> [Stored data]
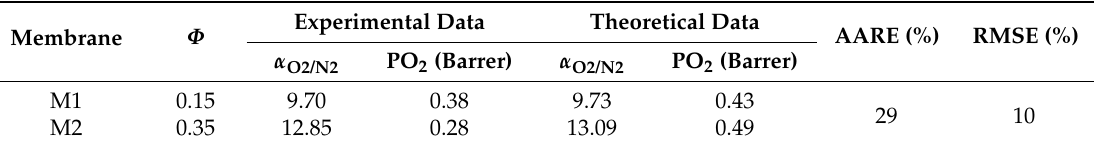
Experimental [39] and theoretical MOT-predicted data for the zeolite 4A-Ultem mixed-matrix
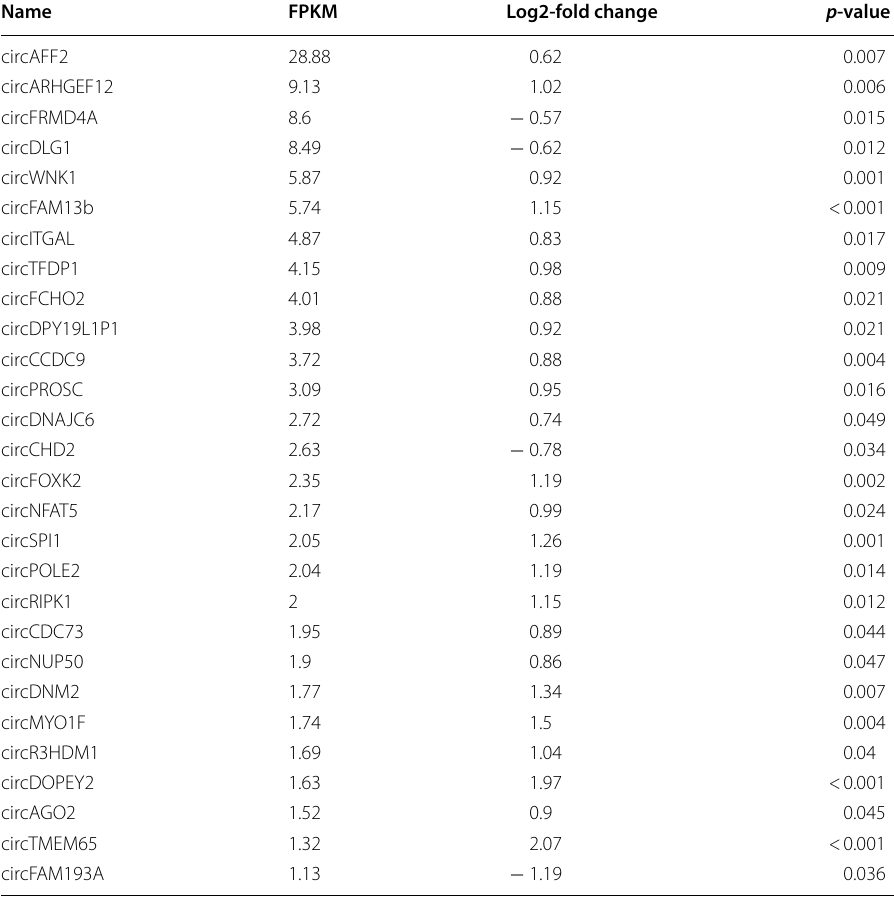
Table 2 List of 28 circRNAs selected from RNA‑seq Name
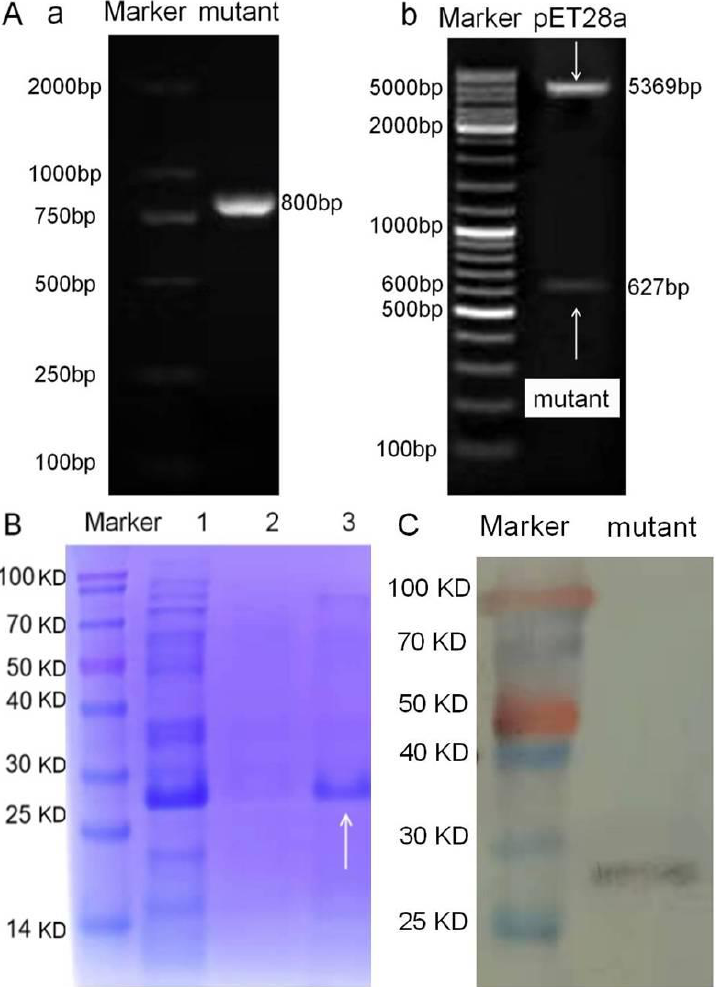
Figure 3. ( A ) Agarose gel electrophoresis results of ( a ) The TetR mutant (containing 6 × His-tag, about 170 bp) and ( b ) express vector pET28a-TetR mutant. ( B ) SDS-PAGE result of theTetR mutant (lane 1, bacterial whole protein; lane 2, purified inclusion body; lane 3, purified supernatant). ( C ) Western blotting result of theTetR mutant.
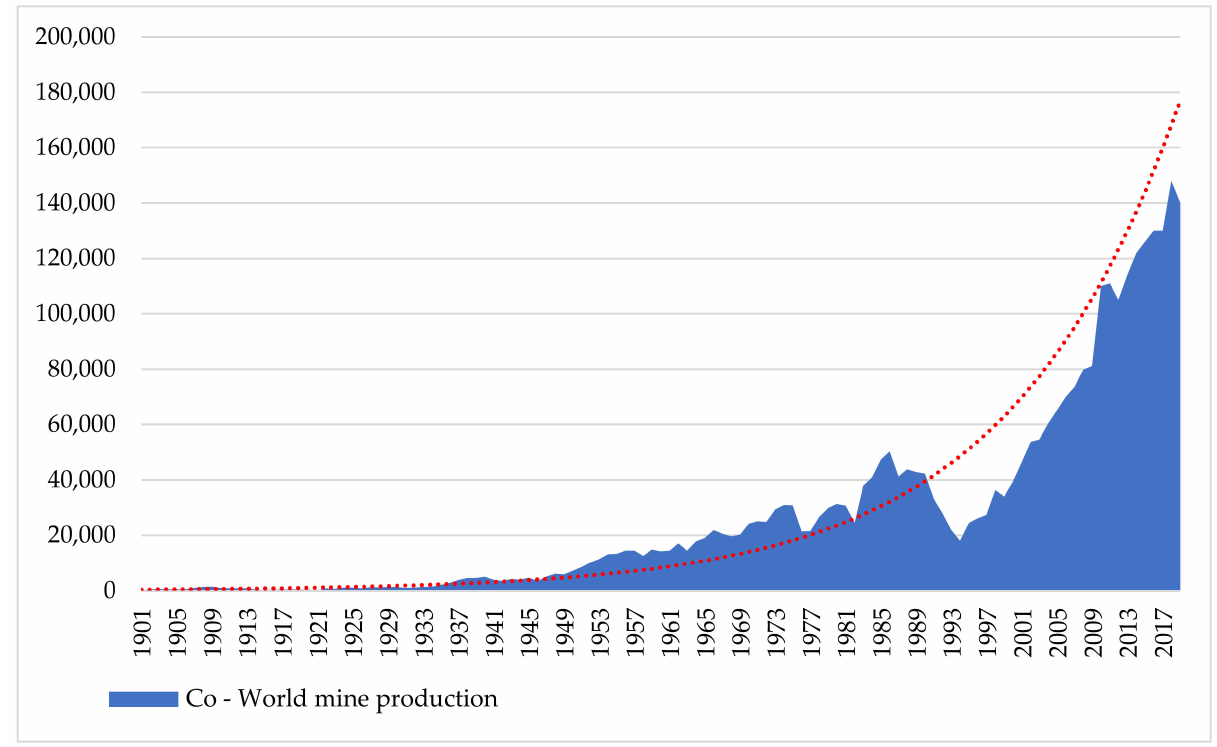
Figure A1. Global mine production of Co per thousand tons (build on the data from [25]), the red line is a trend.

> [What this task involves] In transcribing the material above, reproduce each line exactly and include none of the pictures.

> [Written answer]
Experimental [39] and theoretical MOT-predicted data for the zeolite 4A-Ultem mixed-matrix
Table 2 List of 28 circRNAs selected from RNA‑seq Name
Figure 3. ( A ) Agarose gel electrophoresis results of ( a ) The TetR mutant (containing 6 × His-tag, about 170 bp) and ( b ) express vector pET28a-TetR mutant. ( B ) SDS-PAGE result of theTetR mutant (lane 1, bacterial whole protein; lane 2, purified inclusion body; lane 3, purified supernatant). ( C ) Western blotting result of theTetR mutant.
Figure A1. Global mine production of Co per thousand tons (build on the data from [25]), the red line is a trend.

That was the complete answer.